== Challenge ==
Copy each of the following records word for word, keeping every line unchanged.

== Listing ==
++++++++
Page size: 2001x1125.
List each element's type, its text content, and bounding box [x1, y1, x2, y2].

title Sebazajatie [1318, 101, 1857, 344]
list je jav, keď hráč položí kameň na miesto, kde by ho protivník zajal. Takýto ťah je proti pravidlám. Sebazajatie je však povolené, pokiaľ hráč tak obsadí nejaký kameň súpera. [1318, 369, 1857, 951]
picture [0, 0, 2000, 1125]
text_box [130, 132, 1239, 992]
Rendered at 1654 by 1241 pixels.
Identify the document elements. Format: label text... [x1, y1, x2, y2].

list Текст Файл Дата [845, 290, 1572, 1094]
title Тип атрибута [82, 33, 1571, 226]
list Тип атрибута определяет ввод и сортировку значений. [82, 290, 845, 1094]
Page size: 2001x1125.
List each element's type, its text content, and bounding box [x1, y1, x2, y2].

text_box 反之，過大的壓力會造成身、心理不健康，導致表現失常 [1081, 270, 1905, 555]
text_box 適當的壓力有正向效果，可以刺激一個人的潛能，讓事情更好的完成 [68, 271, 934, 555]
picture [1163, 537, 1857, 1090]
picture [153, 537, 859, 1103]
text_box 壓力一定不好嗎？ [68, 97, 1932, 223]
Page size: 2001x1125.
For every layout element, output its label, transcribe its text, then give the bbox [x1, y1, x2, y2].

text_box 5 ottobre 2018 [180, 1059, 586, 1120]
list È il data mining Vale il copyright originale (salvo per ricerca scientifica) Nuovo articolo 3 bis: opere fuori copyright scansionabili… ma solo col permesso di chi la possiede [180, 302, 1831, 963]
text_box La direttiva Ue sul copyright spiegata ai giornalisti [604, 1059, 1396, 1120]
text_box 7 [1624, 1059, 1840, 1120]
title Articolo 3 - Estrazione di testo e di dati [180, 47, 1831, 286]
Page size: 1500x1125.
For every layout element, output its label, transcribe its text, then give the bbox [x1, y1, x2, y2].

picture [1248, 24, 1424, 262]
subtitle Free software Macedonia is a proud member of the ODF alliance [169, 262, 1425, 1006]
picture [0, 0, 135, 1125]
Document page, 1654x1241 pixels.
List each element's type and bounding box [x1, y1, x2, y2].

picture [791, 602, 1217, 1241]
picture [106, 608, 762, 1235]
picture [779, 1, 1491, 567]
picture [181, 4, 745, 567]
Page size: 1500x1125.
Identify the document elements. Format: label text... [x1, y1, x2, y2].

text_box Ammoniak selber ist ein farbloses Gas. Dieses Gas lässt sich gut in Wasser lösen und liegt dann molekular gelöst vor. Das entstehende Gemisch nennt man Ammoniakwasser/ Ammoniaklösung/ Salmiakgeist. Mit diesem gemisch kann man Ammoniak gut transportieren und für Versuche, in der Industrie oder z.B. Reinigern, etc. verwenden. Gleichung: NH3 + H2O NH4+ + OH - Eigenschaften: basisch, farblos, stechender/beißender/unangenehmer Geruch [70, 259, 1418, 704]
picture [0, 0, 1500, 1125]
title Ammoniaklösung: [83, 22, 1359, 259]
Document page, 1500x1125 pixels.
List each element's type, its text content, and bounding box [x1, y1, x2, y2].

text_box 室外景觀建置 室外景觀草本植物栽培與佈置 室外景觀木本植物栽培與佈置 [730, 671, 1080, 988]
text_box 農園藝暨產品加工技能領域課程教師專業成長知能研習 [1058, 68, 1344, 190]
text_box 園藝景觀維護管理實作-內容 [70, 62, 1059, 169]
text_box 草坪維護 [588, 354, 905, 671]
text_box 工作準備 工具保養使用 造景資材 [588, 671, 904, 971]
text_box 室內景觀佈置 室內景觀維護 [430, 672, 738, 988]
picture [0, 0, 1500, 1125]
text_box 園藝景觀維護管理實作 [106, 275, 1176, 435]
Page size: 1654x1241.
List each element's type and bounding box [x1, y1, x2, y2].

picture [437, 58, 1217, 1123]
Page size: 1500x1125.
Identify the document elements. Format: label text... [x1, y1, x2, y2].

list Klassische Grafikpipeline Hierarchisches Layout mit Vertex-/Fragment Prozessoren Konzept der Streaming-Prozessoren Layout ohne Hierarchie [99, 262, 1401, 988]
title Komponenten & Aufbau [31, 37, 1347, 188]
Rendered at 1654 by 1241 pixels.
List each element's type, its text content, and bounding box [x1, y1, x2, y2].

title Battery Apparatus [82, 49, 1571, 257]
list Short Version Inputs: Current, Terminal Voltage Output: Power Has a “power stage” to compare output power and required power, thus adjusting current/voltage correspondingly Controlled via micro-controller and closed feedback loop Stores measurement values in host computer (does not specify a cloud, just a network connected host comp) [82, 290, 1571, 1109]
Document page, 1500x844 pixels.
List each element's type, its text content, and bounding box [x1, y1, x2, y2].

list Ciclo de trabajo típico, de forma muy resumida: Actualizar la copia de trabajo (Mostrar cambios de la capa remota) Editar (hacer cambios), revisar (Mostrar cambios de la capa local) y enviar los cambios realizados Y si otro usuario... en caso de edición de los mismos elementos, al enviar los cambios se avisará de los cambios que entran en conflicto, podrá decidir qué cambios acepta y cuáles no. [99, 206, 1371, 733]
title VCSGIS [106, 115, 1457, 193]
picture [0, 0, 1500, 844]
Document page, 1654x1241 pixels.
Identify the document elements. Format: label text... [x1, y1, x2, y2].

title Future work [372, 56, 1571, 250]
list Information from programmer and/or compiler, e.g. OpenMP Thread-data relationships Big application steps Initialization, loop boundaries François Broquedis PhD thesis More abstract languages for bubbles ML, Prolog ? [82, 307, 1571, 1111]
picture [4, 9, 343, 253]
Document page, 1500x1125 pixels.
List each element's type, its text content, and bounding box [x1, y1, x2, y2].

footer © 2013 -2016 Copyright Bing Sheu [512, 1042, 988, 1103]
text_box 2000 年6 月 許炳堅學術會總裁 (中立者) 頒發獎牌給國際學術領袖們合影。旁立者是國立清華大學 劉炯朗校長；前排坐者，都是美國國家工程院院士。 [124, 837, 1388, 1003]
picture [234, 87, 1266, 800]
++++++++
== Exercise response ==
Page size: 2001x1125.
List each element's type, its text content, and bounding box [x1, y1, x2, y2].

title Sebazajatie [1318, 101, 1857, 344]
list je jav, keď hráč položí kameň na miesto, kde by ho protivník zajal. Takýto ťah je proti pravidlám. Sebazajatie je však povolené, pokiaľ hráč tak obsadí nejaký kameň súpera. [1318, 369, 1857, 951]
picture [0, 0, 2000, 1125]
text_box [130, 132, 1239, 992]
Rendered at 1654 by 1241 pixels.
Identify the document elements. Format: label text... [x1, y1, x2, y2].

list Текст Файл Дата [845, 290, 1572, 1094]
title Тип атрибута [82, 33, 1571, 226]
list Тип атрибута определяет ввод и сортировку значений. [82, 290, 845, 1094]
Page size: 2001x1125.
List each element's type, its text content, and bounding box [x1, y1, x2, y2].

text_box 反之，過大的壓力會造成身、心理不健康，導致表現失常 [1081, 270, 1905, 555]
text_box 適當的壓力有正向效果，可以刺激一個人的潛能，讓事情更好的完成 [68, 271, 934, 555]
picture [1163, 537, 1857, 1090]
picture [153, 537, 859, 1103]
text_box 壓力一定不好嗎？ [68, 97, 1932, 223]
Page size: 2001x1125.
For every layout element, output its label, transcribe its text, then give the bbox [x1, y1, x2, y2].

text_box 5 ottobre 2018 [180, 1059, 586, 1120]
list È il data mining Vale il copyright originale (salvo per ricerca scientifica) Nuovo articolo 3 bis: opere fuori copyright scansionabili… ma solo col permesso di chi la possiede [180, 302, 1831, 963]
text_box La direttiva Ue sul copyright spiegata ai giornalisti [604, 1059, 1396, 1120]
text_box 7 [1624, 1059, 1840, 1120]
title Articolo 3 - Estrazione di testo e di dati [180, 47, 1831, 286]
Page size: 1500x1125.
For every layout element, output its label, transcribe its text, then give the bbox [x1, y1, x2, y2].

picture [1248, 24, 1424, 262]
subtitle Free software Macedonia is a proud member of the ODF alliance [169, 262, 1425, 1006]
picture [0, 0, 135, 1125]
Document page, 1654x1241 pixels.
List each element's type and bounding box [x1, y1, x2, y2].

picture [791, 602, 1217, 1241]
picture [106, 608, 762, 1235]
picture [779, 1, 1491, 567]
picture [181, 4, 745, 567]
Page size: 1500x1125.
Identify the document elements. Format: label text... [x1, y1, x2, y2].

text_box Ammoniak selber ist ein farbloses Gas. Dieses Gas lässt sich gut in Wasser lösen und liegt dann molekular gelöst vor. Das entstehende Gemisch nennt man Ammoniakwasser/ Ammoniaklösung/ Salmiakgeist. Mit diesem gemisch kann man Ammoniak gut transportieren und für Versuche, in der Industrie oder z.B. Reinigern, etc. verwenden. Gleichung: NH3 + H2O NH4+ + OH - Eigenschaften: basisch, farblos, stechender/beißender/unangenehmer Geruch [70, 259, 1418, 704]
picture [0, 0, 1500, 1125]
title Ammoniaklösung: [83, 22, 1359, 259]
Document page, 1500x1125 pixels.
List each element's type, its text content, and bounding box [x1, y1, x2, y2].

text_box 室外景觀建置 室外景觀草本植物栽培與佈置 室外景觀木本植物栽培與佈置 [730, 671, 1080, 988]
text_box 農園藝暨產品加工技能領域課程教師專業成長知能研習 [1058, 68, 1344, 190]
text_box 園藝景觀維護管理實作-內容 [70, 62, 1059, 169]
text_box 草坪維護 [588, 354, 905, 671]
text_box 工作準備 工具保養使用 造景資材 [588, 671, 904, 971]
text_box 室內景觀佈置 室內景觀維護 [430, 672, 738, 988]
picture [0, 0, 1500, 1125]
text_box 園藝景觀維護管理實作 [106, 275, 1176, 435]
Page size: 1654x1241.
List each element's type and bounding box [x1, y1, x2, y2].

picture [437, 58, 1217, 1123]
Page size: 1500x1125.
Identify the document elements. Format: label text... [x1, y1, x2, y2].

list Klassische Grafikpipeline Hierarchisches Layout mit Vertex-/Fragment Prozessoren Konzept der Streaming-Prozessoren Layout ohne Hierarchie [99, 262, 1401, 988]
title Komponenten & Aufbau [31, 37, 1347, 188]
Rendered at 1654 by 1241 pixels.
List each element's type, its text content, and bounding box [x1, y1, x2, y2].

title Battery Apparatus [82, 49, 1571, 257]
list Short Version Inputs: Current, Terminal Voltage Output: Power Has a “power stage” to compare output power and required power, thus adjusting current/voltage correspondingly Controlled via micro-controller and closed feedback loop Stores measurement values in host computer (does not specify a cloud, just a network connected host comp) [82, 290, 1571, 1109]
Document page, 1500x844 pixels.
List each element's type, its text content, and bounding box [x1, y1, x2, y2].

list Ciclo de trabajo típico, de forma muy resumida: Actualizar la copia de trabajo (Mostrar cambios de la capa remota) Editar (hacer cambios), revisar (Mostrar cambios de la capa local) y enviar los cambios realizados Y si otro usuario... en caso de edición de los mismos elementos, al enviar los cambios se avisará de los cambios que entran en conflicto, podrá decidir qué cambios acepta y cuáles no. [99, 206, 1371, 733]
title VCSGIS [106, 115, 1457, 193]
picture [0, 0, 1500, 844]
Document page, 1654x1241 pixels.
Identify the document elements. Format: label text... [x1, y1, x2, y2].

title Future work [372, 56, 1571, 250]
list Information from programmer and/or compiler, e.g. OpenMP Thread-data relationships Big application steps Initialization, loop boundaries François Broquedis PhD thesis More abstract languages for bubbles ML, Prolog ? [82, 307, 1571, 1111]
picture [4, 9, 343, 253]
Document page, 1500x1125 pixels.
List each element's type, its text content, and bounding box [x1, y1, x2, y2].

footer © 2013 -2016 Copyright Bing Sheu [512, 1042, 988, 1103]
text_box 2000 年6 月 許炳堅學術會總裁 (中立者) 頒發獎牌給國際學術領袖們合影。旁立者是國立清華大學 劉炯朗校長；前排坐者，都是美國國家工程院院士。 [124, 837, 1388, 1003]
picture [234, 87, 1266, 800]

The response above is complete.